I really benefit from using the pomodoro technique. The default split is 25 minutes work to 5 minutes break, but you can adjust the work bit to be shorter if 25 minutes is too much.
With reading for pleasure, you can do audio books if it helps. It is morally and intellectually equivalent to paper books, although don't try to multitask audiobooks with anything more complex than cooking a recipe you already know, cleaning, or driving.
Another thing to try is setting a page or time limit. You don't necessarily have to sit down and read an entire chapter. Just set your bookmark 5 pages in and read until there. If you get to the five page mark and you want to continue, keep going! If not, take a break.
It is important to find a genre or author you actually enjoy if you want to build a habit of reading.
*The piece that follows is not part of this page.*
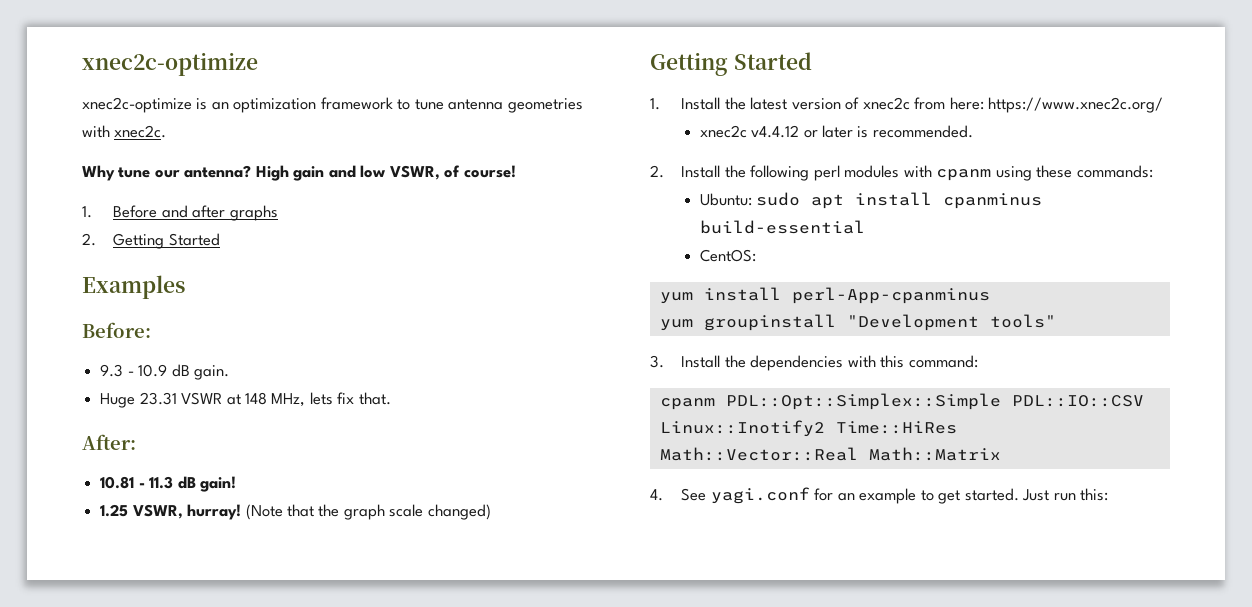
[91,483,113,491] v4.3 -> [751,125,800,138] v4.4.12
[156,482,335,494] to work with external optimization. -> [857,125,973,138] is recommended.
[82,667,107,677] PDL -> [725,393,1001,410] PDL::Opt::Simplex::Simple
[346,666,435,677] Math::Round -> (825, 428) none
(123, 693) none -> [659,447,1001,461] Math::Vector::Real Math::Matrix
Like others have mentioned, don't torture yourself with a book you aren't enjoying. I am a big fan of Haruki Murakami. My favorites of his are Kafka on the Shore and The Wind-Up Bird Chronicle. The genre is magical realism, in which the fiction is grounded in reality until something intriguing and possibly supernatural happens.
For entry-level bite-sized reading, I really liked Before the Coffee Gets Cold by Toshikazu Kawaguchi and its sequel. Very intriguing premise; you can go back in time, but only at a specific seat in a specific cafe, and if you don't get back before the coffee gets cold, bad stuff happens.